Part 1 of Financial Freedom Friday
As high school sweethearts, Mark and I had dated for four years by the time we got married in 1993. We still had a year and a half of college left at the time but had a budget and a plan to live off of our scholarships, ROTC money and part time jobs.
Our housing was paid for with scholarships and we had about $450 a month to cover food, utilities, gas, insurance, etc. We ate a lot of Mac N Cheese and Hamburger Helper in those months but it was a pretty carefree life.
Not long after we’d been married we decided we “needed” a newer car. We put together some wedding money and crunched numbers and decided we could afford the $156 car payment. I think we actually covered part of the down payment with student loan money (ugh!).
As we finished up college there were of course “unexpected” expenses and by the time we graduated we had a couple thousand dollars worth of credit card debt, and the car debt.
Shortly before graduation the Army offered ROTC graduates a “wonderful” deal on a new car – 6 months of no payments and a low interest rate loan. Since we’d need two vehicles Mark went out and found a truck. Because if you’re going to live in Texas you need a truck, right?

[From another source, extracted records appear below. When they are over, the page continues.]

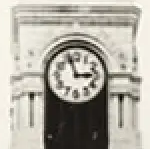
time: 2:57
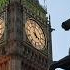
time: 3:58
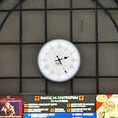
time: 2:25
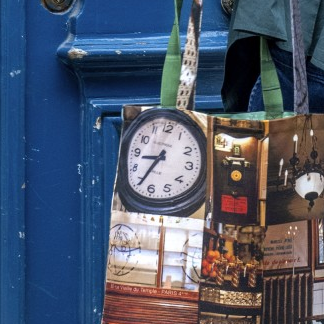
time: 8:34
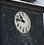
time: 10:46
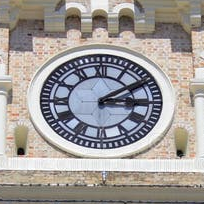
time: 3:09
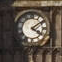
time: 4:09
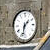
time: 1:32
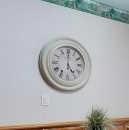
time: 5:00
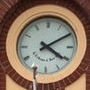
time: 4:09
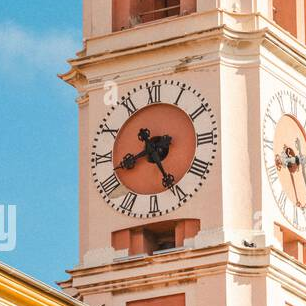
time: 8:25
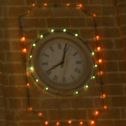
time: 8:03
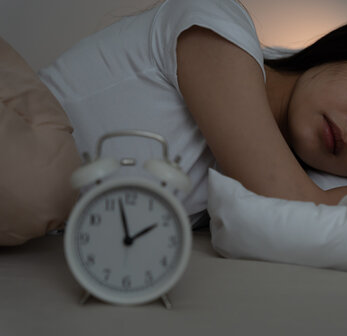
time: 1:57
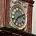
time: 7:11
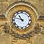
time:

It was a nice feeling to leave for Texas with at least one guaranteed job and a known salary. For a couple used to living on $450 a month we were looking forward to having a real income.
Unfortunately we didn’t really take the time to make a plan for what to do with that money.

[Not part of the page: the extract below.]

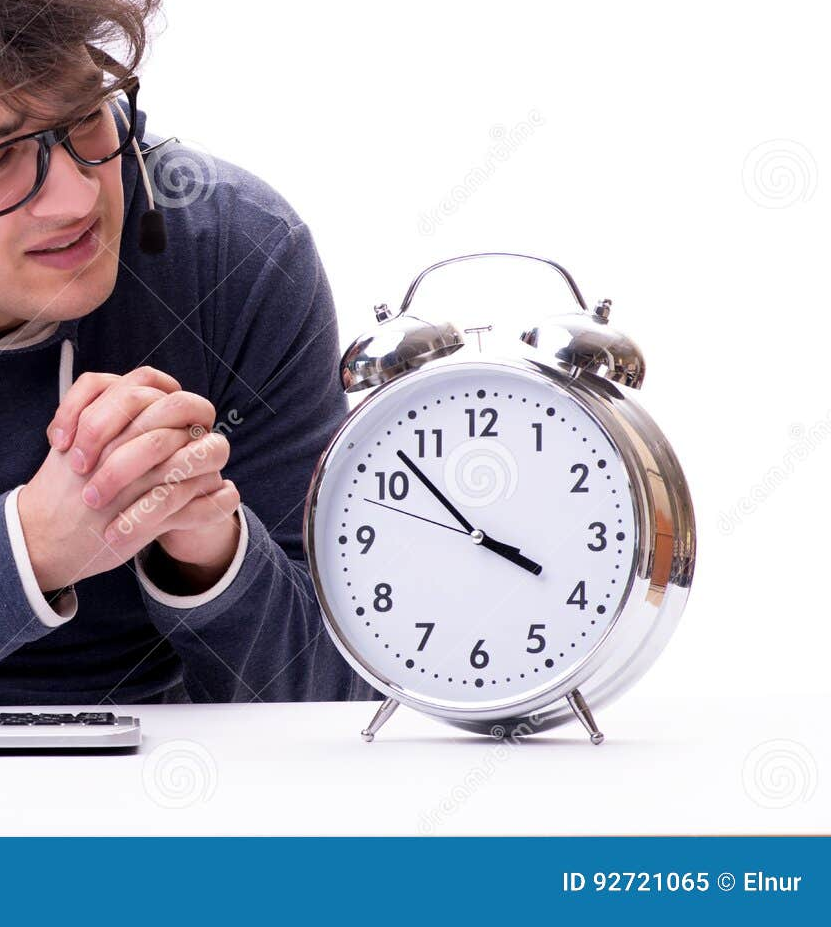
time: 3:52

The first six months of our new life seemed to include plenty of disagreements about the money, surprise $175 long distance phone bills (long before the days of free cellular long distance), and disorganized bill payment system.
But that didn’t deter us from making the leap to homeowners. The housing market in San Antonio was such that we quickly realized we could buy a house with a mortgage payment about the same as our rent. So we quickly added a $69,000 VHA (no money down) loan to our debt portfolio.
And of course a house needs furniture right? Where do you think the money came for that? Yep, good old Visa.
In the midst of all this it’s not like we were living in denial. Neither one of us liked the debt and we did try to shop wisely but the cycle just perpetuated every month.